[Excerpts from a dataset]
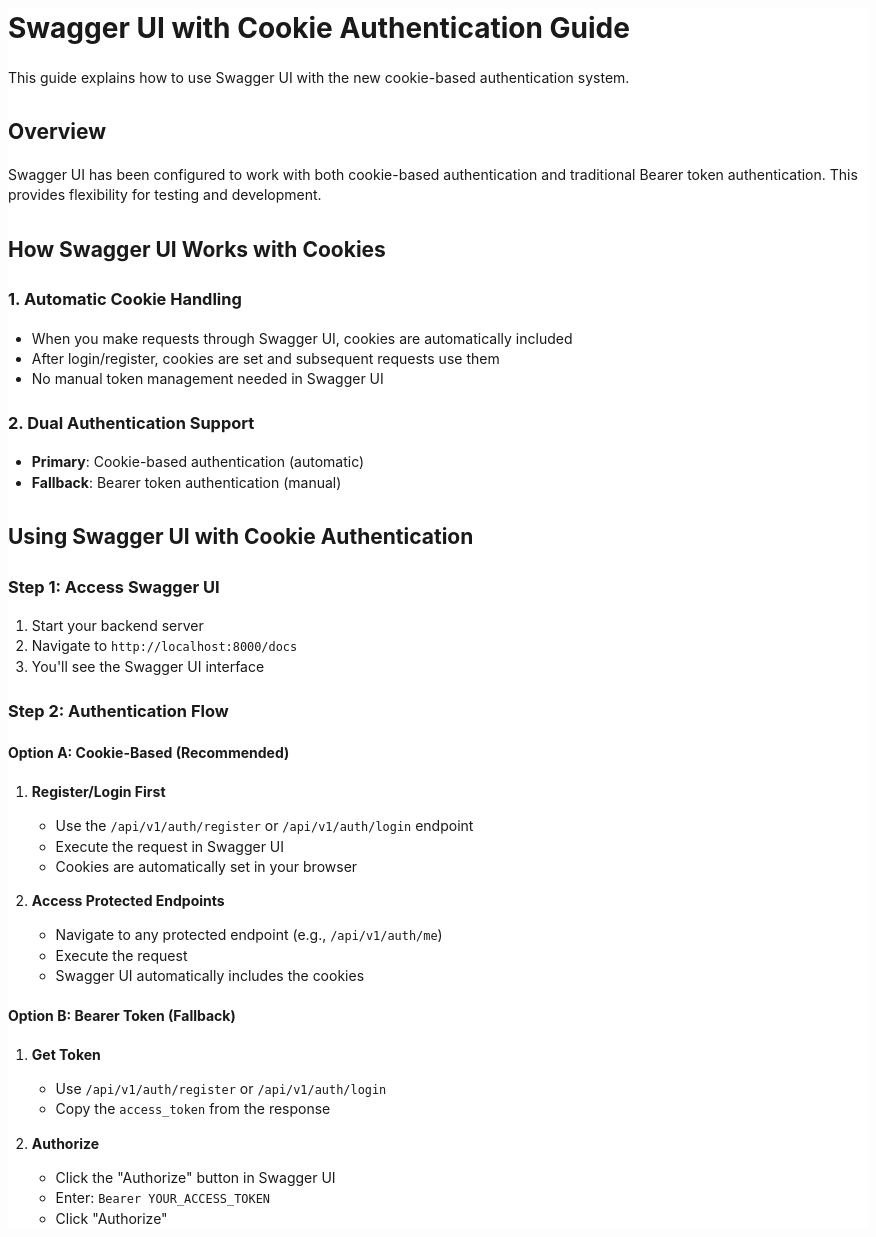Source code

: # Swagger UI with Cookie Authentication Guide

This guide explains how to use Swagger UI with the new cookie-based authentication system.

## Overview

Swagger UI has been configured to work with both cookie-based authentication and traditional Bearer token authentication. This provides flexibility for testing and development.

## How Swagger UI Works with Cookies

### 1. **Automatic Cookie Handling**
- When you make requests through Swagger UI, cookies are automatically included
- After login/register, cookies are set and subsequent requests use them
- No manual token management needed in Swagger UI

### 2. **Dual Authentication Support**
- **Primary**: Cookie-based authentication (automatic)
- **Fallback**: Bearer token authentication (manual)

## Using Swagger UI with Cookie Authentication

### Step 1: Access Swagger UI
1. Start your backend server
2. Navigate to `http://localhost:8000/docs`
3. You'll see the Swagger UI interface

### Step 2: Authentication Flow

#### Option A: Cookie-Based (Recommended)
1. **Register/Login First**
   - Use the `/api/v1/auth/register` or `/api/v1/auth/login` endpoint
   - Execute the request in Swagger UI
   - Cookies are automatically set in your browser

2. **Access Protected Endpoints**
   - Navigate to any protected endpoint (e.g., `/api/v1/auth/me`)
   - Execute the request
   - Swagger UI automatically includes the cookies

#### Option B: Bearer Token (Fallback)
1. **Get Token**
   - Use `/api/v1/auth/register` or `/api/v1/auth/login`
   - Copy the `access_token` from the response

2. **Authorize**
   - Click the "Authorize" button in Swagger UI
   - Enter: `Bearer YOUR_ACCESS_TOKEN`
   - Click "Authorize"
--
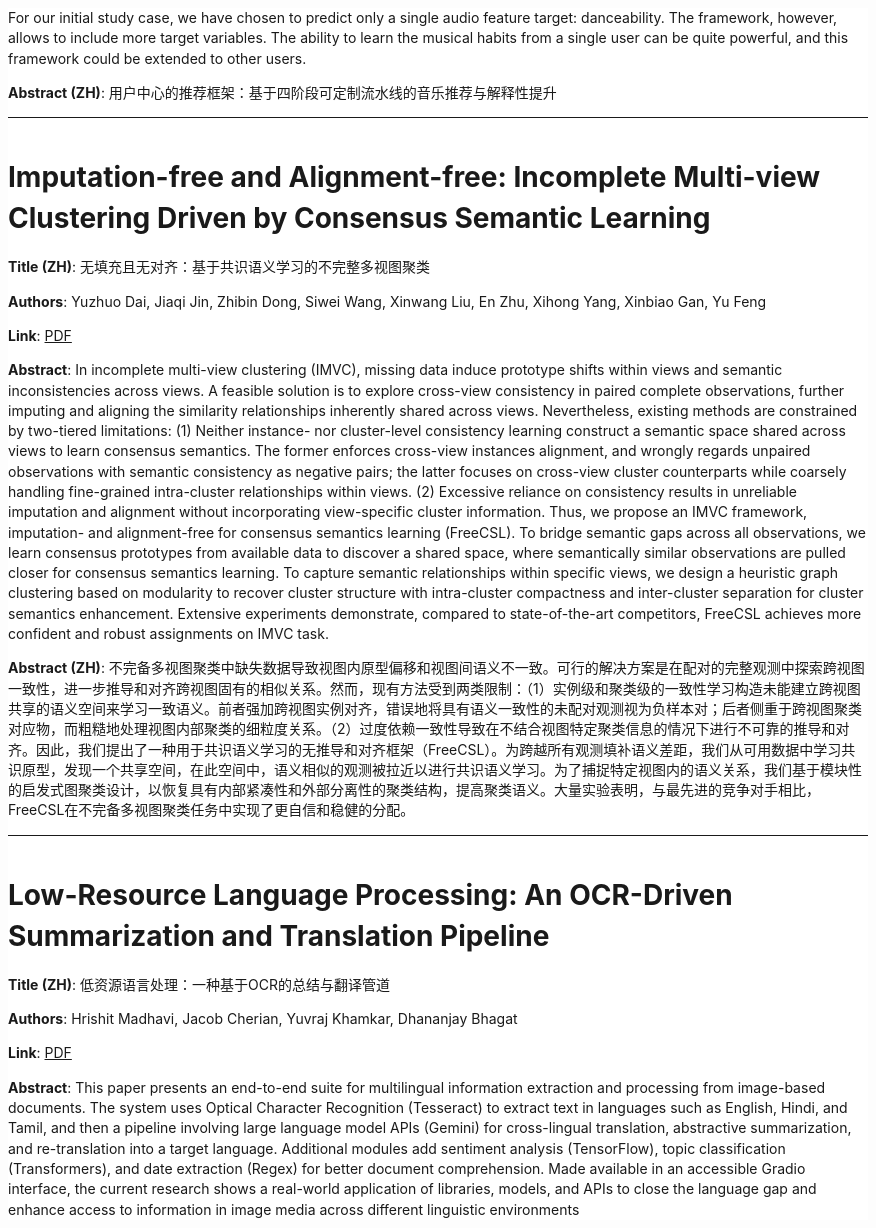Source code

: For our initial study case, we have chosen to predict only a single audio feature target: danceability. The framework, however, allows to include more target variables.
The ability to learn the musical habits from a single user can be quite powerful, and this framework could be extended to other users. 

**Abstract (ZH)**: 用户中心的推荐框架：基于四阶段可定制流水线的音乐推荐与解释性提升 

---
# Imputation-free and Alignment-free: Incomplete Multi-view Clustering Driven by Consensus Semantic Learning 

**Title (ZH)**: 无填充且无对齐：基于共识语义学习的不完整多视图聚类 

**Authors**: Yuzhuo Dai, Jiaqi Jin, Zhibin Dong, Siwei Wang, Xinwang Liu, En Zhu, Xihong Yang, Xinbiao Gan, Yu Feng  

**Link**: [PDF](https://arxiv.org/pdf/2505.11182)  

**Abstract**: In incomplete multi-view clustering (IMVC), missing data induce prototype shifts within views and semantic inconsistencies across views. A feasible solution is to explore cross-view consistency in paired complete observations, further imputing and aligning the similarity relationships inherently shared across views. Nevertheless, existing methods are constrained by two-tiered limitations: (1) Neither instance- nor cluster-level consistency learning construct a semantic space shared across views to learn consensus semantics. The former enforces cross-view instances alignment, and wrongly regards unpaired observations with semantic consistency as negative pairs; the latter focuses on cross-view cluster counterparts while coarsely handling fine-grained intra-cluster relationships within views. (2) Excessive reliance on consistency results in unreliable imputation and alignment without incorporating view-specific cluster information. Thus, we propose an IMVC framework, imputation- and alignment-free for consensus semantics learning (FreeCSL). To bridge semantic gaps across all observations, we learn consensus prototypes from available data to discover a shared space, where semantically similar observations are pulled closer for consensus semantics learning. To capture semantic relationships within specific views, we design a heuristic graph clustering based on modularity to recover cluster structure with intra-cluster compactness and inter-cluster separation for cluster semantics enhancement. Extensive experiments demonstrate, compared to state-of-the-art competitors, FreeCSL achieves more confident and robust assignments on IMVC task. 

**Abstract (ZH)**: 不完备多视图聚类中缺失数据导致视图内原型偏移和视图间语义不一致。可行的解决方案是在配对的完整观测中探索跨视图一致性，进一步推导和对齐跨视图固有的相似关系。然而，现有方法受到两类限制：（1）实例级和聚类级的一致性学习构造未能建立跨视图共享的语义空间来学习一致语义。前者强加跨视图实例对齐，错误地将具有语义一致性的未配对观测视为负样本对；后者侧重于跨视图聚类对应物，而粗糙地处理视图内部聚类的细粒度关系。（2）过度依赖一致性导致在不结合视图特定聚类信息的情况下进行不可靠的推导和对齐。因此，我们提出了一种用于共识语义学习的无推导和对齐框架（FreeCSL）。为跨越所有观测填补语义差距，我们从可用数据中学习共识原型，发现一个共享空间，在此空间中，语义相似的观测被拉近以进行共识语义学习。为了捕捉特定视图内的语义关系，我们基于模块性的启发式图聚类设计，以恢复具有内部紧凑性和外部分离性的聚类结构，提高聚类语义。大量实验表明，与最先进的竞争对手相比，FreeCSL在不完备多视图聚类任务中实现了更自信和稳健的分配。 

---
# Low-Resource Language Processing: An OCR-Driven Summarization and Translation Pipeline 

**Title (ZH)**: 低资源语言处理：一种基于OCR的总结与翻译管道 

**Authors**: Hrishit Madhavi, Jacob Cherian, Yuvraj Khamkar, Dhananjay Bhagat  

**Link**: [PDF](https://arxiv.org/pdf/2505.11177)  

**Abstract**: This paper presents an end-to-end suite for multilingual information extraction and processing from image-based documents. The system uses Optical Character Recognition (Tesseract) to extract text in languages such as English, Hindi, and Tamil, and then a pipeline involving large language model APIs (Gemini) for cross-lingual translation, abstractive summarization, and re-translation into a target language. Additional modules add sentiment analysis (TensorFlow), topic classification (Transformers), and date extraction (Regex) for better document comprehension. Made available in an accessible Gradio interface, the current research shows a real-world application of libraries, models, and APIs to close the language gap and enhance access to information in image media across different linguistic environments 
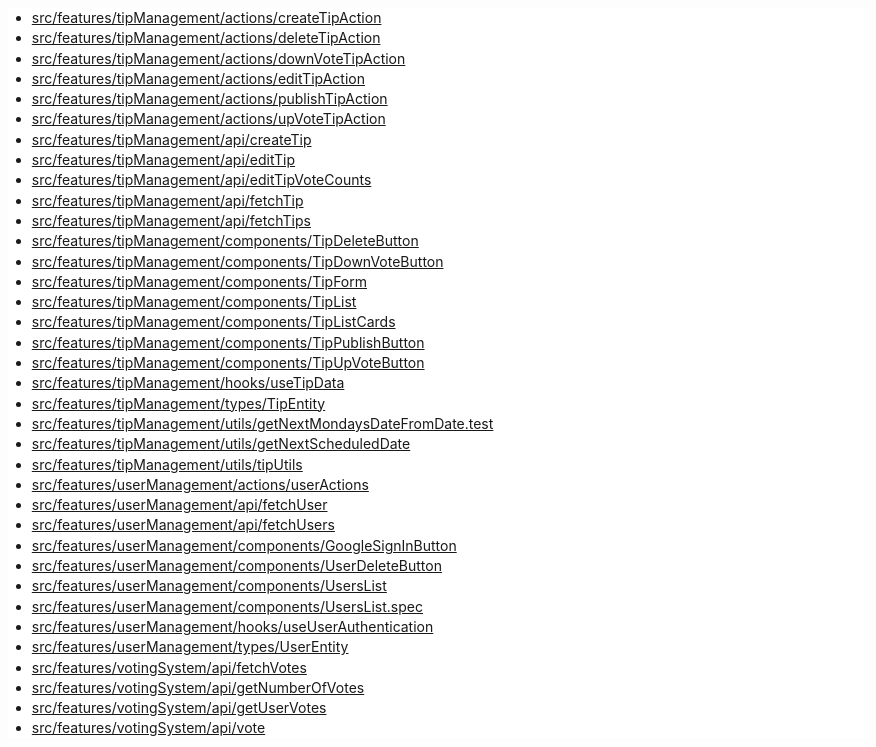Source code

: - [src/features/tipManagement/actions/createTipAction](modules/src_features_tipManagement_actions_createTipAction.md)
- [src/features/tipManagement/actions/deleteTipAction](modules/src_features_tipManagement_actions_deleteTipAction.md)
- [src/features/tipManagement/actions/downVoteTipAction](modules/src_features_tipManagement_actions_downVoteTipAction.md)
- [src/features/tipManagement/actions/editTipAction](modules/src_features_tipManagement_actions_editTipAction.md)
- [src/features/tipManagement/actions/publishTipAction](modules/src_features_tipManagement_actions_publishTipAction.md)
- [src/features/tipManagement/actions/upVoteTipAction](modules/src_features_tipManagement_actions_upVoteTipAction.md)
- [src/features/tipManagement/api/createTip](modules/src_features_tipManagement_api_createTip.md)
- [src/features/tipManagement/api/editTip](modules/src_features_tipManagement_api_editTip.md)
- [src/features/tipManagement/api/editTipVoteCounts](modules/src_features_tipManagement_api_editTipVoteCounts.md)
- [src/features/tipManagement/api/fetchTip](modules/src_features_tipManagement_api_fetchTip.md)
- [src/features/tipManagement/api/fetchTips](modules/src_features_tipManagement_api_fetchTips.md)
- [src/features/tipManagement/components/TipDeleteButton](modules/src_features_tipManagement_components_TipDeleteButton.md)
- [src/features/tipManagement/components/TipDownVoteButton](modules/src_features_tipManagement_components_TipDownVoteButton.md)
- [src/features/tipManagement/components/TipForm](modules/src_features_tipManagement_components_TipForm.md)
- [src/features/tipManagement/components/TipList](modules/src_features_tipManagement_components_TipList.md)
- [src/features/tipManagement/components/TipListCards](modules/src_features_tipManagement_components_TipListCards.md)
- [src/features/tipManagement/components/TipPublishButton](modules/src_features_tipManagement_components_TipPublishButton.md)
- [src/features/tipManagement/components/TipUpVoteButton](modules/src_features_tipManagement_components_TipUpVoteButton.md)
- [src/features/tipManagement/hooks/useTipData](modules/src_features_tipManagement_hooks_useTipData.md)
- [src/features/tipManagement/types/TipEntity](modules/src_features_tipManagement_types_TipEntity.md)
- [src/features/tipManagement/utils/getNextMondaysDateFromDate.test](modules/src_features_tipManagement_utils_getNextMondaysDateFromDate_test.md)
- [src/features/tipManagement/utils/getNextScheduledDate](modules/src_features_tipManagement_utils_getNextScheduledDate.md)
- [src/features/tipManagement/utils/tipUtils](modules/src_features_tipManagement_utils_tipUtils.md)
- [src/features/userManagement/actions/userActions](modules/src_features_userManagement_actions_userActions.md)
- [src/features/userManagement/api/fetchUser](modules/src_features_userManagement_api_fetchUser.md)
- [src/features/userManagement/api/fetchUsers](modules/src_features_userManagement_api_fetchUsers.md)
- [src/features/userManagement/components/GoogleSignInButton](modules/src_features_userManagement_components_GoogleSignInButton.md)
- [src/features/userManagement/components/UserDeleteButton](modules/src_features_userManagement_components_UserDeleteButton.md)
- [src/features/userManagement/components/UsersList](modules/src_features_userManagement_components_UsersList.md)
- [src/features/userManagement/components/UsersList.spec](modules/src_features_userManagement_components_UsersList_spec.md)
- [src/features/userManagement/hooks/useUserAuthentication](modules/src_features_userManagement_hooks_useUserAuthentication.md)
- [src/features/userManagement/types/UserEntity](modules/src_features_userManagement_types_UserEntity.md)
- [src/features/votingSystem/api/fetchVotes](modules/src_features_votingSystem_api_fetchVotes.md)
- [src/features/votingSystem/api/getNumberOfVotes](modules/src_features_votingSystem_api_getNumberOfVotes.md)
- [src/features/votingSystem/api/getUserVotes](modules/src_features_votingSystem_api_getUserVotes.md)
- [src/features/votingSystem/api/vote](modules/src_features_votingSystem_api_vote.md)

Goal of the exercise – Find the lines that mention "Option" in the entries and show them.

Exercise response –
#### Option A: Cookie-Based (Recommended)
#### Option B: Bearer Token (Fallback)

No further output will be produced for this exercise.